18F-Fluoroestradiol PET guides dosing of selective estrogen receptor degraders

Objectives Estrogen receptor (ER) targeting therapies are key in management of breast cancer (BrCa). Currently, there are no methods to optimize treatment dosing of anti-ER medications. However, ER functional availability may be evaluable using 16α-[18F]-fluoroestradiol (18F-FES) PET. This study assesses the utility of 18F-FES PET in dose optimization of fulvestrant, a selective ER degrader (SERD), in a preclinical model of ER+ BrCa.

Methods Human ER+ BrCa cells, MCF7, were incubated with different doses of fulvestrant for 24 h. Retention of 18F-FES was measured and compared to semiquantitative assays of ERα protein expression (ELISA) and ESR1 mRNA transcription (qPCR). MCF7 tumors were grown in ovariectomized nude mice. The mice were assigned to vehicle, low- (0.05mg), medium- (0.45mg) or high-dose (5mg) treatment groups (n=5-7). Two days after fulvestrant treatment, PET/CT was performed using 18F-FES and 18F-FDG. ER expression was assayed by immunohistochemistry (IHC), ELISA, and qPCR on xenografts. Tumor proliferation was assessed using Ki-67 IHC.

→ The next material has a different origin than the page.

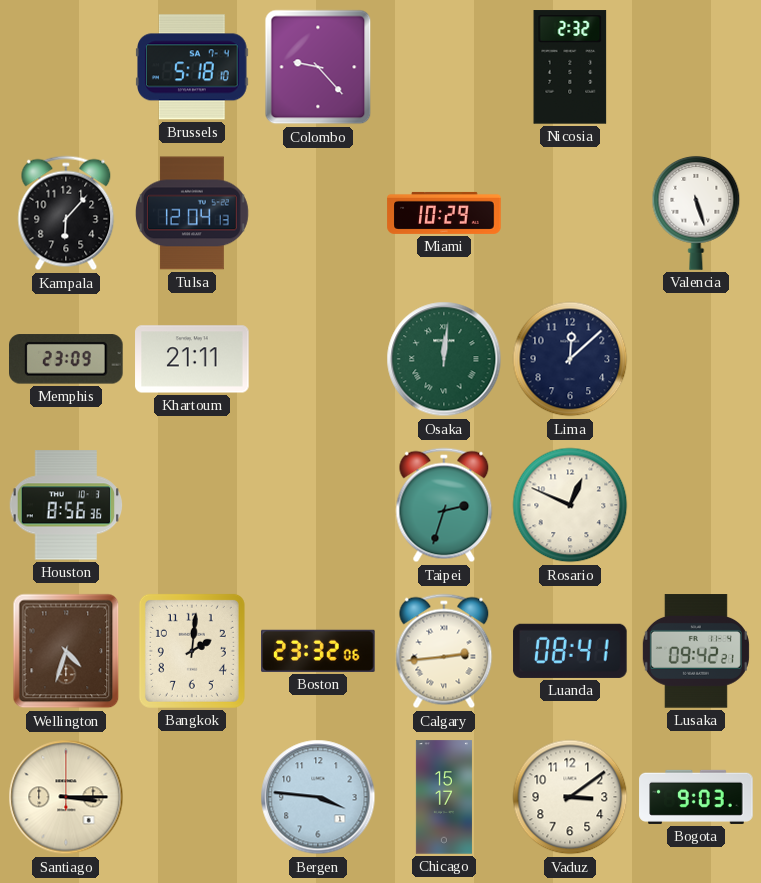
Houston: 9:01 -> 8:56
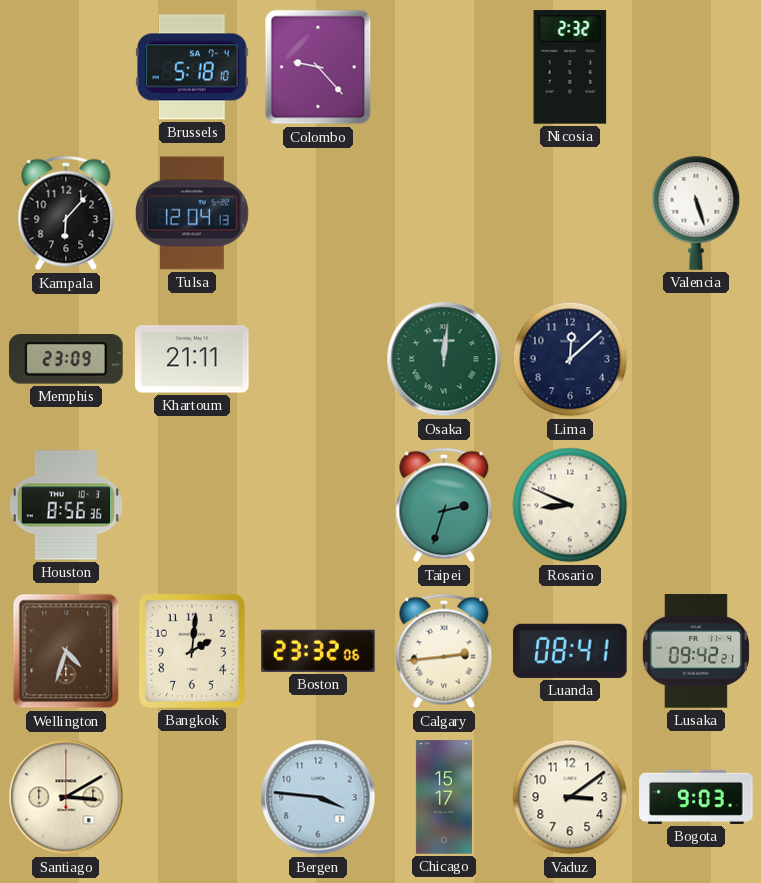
Miami: 10:29 -> none
Rosario: 12:49 -> 8:49
Santiago: 3:15 -> 3:10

Results In vitro, fulvestrant was equipotent at reducing 18F-FES uptake as ER protein expression, despite stimulating mRNA transcription severalfold. Tumors resected from mice demonstrated decreased ER staining with increasing fulvestrant dose. ER expression significantly decreased with fulvestrant treatment in a dose-dependent manner both in ELISA of tumor lysates and IHC staining, despite similar mRNA expression. No difference in Ki-67 staining was observed among the treatment groups. We observed a significant dose-dependent reduction of 18F-FES PET SUVmean with fuvestrant treatment, but no significant difference among the treatment groups in 18F-FDG PET parameters.

Conclusions We demonstrated that 18F-FES uptake mirrors the dose-dependent changes in functional ER expression with fulvestrant treatment which precedes the changes in tumor metabolism and proliferation. Quantitative 18F-FES-PET may be useful for tracking early efficacy of ER blockade/degradation and guiding ER-targeted therapy dosing in BrCa patients.